6 Balding Myths Likely to Cloud Your Judgment
Dr. Martin Maag, a hair loss specialist in Lakewood Ranch, asserts that balding myths can throw you off balance, confusing misconceptions with facts. However, analyzing the various myths can help victims overcome the lies on male pattern baldness, prompting them to battle the actual balding causes. Common hair loss misconceptions include:
- Hair loss is only a concern for the men
A significant percentage of the world population believes that hair loss is an issue that affects men only. Far from the archaic view, the condition is not a preserve for the male gender. Like men, women experience a similar hair-loss pattern. Common factors likely to contribute to hair loss in women include hormonal changes and stress triggered by worrying about balancing between office and housework.
- Overexposure to the sun triggers hair loss
Though the sun has little to do with your hair loss, overexposure to the harmful UV rays can be detrimental to the hair strands. The sun’s rays weaken the strands, making them appear dull, something a trim or a spa treatment can address. To prevent the UV rays from weakening your hair, your healthcare provider might advise you to wear a headscarf or a cap.
- Wearing caps and hats can cause balding
Though covering your hair is essential to minimize exposure to the sun’s rays, myths tell you that caps will cause your hair to fall off. The logic behind this is that the hat prevents your strands from breathing, thus loosening the strands. Your hair receives oxygen from your follicles, providing the strands with the essential requirement. However, a dirty hat might result in hair infection, eventually causing your hair to fall off.

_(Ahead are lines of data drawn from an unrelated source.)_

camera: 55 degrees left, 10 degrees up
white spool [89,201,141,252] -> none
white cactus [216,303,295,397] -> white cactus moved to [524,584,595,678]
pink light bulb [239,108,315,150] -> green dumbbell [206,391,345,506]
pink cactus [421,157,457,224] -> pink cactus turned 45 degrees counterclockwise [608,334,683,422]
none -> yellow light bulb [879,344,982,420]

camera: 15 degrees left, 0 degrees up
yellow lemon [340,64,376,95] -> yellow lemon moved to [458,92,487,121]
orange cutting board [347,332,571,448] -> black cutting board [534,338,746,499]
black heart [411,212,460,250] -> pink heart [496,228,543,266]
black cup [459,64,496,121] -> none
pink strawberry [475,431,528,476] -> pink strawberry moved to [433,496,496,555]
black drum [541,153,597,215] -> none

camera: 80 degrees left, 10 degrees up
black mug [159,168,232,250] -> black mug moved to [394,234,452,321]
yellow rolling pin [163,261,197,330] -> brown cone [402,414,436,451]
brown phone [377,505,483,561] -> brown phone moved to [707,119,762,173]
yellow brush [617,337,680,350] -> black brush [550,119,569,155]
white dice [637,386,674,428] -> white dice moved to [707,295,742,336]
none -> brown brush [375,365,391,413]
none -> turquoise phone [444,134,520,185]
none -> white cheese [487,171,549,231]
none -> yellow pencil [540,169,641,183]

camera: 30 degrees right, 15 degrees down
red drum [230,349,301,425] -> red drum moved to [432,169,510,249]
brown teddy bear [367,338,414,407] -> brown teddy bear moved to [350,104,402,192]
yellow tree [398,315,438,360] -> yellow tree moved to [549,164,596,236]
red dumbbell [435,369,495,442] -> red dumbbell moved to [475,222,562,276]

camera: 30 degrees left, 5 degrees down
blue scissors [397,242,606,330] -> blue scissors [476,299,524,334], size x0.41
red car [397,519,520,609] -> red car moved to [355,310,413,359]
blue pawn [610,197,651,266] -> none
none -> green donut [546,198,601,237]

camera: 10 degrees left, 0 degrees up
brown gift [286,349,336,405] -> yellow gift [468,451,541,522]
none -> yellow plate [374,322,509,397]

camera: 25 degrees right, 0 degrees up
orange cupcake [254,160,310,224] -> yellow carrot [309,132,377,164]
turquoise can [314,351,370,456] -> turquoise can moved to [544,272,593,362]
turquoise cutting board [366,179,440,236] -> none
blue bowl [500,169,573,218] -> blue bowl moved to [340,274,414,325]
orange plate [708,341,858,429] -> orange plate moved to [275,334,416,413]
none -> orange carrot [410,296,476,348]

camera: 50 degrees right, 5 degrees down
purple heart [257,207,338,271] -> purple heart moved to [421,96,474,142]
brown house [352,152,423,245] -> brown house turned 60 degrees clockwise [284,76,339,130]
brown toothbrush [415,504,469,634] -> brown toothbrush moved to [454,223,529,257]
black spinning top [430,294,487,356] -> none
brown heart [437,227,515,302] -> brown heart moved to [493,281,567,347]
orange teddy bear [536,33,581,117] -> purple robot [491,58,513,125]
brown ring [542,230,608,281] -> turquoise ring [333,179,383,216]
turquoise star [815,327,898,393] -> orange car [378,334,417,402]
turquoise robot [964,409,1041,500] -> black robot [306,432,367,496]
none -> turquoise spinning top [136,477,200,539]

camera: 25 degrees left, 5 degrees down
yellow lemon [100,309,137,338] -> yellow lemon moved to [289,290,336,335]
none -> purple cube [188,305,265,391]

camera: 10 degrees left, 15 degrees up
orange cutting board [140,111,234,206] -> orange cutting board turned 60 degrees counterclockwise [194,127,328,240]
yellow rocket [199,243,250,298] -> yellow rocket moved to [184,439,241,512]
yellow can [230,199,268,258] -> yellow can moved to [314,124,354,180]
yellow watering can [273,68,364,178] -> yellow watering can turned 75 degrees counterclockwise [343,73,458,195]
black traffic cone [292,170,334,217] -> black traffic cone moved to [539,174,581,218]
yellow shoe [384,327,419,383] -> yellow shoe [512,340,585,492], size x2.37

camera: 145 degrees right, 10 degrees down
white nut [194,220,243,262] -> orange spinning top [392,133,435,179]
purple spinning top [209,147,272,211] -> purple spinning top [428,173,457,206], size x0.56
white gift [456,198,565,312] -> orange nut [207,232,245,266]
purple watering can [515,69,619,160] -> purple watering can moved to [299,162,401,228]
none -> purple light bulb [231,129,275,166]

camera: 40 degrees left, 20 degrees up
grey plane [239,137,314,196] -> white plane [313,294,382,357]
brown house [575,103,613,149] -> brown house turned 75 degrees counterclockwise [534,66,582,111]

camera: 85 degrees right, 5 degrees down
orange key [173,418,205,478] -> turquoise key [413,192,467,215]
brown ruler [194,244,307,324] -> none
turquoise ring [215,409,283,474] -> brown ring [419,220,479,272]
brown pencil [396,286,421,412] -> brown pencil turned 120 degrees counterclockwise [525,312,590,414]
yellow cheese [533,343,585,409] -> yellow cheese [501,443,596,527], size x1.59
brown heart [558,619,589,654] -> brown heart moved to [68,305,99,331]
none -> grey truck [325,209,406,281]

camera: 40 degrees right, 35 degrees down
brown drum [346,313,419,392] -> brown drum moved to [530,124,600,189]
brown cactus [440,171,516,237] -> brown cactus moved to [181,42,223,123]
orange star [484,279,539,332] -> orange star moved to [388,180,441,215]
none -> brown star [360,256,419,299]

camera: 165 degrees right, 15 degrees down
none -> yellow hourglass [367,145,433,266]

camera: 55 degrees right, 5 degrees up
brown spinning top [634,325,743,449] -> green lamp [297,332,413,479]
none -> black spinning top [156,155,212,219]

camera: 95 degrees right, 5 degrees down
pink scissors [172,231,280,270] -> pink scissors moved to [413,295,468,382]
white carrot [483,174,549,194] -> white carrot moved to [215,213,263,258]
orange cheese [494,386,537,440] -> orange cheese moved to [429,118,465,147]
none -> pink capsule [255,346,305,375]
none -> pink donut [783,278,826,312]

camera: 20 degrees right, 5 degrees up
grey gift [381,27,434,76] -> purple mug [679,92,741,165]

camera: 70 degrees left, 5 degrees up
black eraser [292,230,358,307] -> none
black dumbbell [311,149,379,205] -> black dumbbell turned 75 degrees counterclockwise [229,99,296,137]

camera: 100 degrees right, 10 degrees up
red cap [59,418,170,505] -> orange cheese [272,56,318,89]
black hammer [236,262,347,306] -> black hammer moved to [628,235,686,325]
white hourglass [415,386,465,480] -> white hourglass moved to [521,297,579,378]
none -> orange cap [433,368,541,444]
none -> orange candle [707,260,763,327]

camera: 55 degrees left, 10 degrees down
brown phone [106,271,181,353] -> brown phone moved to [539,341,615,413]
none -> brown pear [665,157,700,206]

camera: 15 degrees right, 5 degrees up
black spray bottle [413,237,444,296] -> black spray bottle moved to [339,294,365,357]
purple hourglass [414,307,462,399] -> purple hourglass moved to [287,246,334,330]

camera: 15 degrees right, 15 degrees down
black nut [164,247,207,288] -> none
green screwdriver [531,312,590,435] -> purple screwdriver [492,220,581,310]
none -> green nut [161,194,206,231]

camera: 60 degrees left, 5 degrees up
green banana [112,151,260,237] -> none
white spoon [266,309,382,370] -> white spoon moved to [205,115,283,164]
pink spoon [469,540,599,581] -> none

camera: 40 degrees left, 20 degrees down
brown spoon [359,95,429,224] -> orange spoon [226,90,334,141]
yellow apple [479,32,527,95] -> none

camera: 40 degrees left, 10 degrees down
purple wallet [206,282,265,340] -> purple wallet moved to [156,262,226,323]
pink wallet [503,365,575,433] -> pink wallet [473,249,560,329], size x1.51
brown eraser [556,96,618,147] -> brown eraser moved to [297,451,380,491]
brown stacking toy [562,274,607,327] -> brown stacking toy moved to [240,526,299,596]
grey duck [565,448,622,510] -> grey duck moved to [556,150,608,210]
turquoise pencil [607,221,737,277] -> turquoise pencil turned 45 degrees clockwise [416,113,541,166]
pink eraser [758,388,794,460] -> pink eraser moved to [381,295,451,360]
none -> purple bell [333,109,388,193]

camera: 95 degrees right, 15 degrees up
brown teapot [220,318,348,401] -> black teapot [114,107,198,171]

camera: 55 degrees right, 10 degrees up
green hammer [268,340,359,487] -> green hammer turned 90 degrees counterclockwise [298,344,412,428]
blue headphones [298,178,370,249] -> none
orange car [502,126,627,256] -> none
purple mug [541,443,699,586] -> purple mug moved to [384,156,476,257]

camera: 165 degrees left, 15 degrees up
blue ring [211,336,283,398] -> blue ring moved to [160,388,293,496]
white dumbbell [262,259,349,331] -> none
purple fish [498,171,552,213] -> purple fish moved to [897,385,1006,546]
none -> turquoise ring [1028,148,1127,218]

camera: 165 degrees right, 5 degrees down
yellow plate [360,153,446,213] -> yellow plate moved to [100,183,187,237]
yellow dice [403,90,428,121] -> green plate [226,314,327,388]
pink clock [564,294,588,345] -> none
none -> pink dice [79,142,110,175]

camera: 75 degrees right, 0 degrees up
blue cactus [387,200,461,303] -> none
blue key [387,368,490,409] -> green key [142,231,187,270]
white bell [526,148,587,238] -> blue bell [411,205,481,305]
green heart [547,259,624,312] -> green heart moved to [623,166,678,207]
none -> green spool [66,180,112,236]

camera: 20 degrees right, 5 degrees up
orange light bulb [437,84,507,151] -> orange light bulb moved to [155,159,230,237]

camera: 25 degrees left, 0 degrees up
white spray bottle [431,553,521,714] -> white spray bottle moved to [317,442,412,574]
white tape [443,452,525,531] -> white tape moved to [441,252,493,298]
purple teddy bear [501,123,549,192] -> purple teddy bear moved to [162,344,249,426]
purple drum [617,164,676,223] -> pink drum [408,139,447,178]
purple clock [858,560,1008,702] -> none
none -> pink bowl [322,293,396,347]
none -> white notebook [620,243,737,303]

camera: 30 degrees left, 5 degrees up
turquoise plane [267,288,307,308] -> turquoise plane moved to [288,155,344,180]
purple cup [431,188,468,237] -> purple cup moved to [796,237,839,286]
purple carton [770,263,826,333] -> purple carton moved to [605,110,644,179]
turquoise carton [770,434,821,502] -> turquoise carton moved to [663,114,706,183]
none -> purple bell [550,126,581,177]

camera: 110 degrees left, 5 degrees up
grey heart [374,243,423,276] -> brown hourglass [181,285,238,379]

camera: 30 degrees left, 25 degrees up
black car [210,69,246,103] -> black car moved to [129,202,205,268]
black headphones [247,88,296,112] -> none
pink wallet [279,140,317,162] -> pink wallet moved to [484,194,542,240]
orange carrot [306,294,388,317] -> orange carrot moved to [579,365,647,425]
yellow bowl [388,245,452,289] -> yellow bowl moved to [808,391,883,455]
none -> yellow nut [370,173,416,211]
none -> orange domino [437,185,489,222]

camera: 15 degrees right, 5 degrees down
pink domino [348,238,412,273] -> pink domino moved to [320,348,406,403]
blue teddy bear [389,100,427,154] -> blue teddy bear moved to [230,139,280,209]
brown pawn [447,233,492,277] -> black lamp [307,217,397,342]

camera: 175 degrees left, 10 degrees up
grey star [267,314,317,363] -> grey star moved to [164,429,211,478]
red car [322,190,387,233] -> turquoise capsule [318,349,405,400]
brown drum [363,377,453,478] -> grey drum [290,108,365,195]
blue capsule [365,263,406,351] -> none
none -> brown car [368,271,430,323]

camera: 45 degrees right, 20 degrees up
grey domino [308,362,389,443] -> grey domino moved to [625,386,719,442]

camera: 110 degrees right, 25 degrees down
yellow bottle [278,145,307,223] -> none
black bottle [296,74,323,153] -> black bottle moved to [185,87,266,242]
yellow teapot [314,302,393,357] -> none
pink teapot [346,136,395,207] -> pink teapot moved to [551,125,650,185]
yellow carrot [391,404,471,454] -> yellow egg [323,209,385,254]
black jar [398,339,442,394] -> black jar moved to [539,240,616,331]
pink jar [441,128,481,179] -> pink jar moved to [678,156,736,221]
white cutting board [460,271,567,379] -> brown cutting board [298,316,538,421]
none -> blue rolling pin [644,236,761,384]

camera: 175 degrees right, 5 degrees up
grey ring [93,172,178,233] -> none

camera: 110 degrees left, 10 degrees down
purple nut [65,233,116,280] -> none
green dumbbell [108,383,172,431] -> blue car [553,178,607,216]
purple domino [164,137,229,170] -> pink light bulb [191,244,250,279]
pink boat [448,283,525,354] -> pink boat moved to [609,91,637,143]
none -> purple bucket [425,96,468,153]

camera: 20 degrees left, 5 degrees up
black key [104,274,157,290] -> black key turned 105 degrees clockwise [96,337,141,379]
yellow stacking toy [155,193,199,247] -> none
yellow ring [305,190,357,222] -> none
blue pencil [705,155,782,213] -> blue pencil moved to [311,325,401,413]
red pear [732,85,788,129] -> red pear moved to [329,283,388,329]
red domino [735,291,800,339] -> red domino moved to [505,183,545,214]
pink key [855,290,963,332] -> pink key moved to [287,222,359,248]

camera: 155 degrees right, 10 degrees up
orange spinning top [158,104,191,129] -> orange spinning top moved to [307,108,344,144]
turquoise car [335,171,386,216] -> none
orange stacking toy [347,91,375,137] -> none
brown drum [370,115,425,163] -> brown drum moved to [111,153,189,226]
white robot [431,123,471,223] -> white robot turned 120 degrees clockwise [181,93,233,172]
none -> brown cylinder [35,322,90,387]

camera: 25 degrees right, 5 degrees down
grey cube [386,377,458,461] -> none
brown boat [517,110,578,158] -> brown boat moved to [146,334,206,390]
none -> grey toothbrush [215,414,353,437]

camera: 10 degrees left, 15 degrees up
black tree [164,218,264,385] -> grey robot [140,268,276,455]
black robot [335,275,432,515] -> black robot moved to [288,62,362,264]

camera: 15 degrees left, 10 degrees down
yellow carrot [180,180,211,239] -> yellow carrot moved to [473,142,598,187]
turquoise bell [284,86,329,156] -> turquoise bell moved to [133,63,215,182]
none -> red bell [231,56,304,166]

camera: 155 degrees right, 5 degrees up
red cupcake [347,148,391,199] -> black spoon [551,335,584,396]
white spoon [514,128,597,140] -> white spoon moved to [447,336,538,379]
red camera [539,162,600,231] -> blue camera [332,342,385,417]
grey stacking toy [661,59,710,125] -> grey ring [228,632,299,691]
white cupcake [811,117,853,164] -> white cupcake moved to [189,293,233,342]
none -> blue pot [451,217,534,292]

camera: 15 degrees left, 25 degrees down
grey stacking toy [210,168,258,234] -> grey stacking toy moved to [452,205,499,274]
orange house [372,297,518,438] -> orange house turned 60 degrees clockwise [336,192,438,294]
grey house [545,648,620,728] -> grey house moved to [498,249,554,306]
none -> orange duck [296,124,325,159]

- Balding is a common issue with old age
Hair loss is not a preserve for older men. You might start losing hair in your teens, with the condition climaxing in your 20s to 30s. Losing hair at a young age does not mean that you are old. Various factors contribute to hair loss at an early age, including genetics. Thus, predominant balding genes might force you to start losing hair earlier.
- Hair sprays and gels contribute to balding
Hair oil is ideal for your hair, as it provides the nutrients needed to remain glossy, thick, and healthy. However, individuals prefer using gel over hair oil because of their messy handling. The issue with gel lies in using mechanical equipment like straighteners to style your hair. Unfortunately, overuse of the equipment might damage your hair strands.
- Increased testosterone levels might trigger balding
Your increased testosterone hormone level has nothing to do with hair loss. Male pattern balding is a result of different men’s hair follicles’ reactions to the DHT (dihydrotestosterone) hormone.
- Cutting your hair gives rise to thicker and healthier hair
Cutting your thin and damaged hair for a fresh start has little to do with how your hair grows back. Thus, the rate of your hair renewal has little to do with a person’s lifestyle. Whatever the cause of your growing bald spot, it might be challenging to control the condition.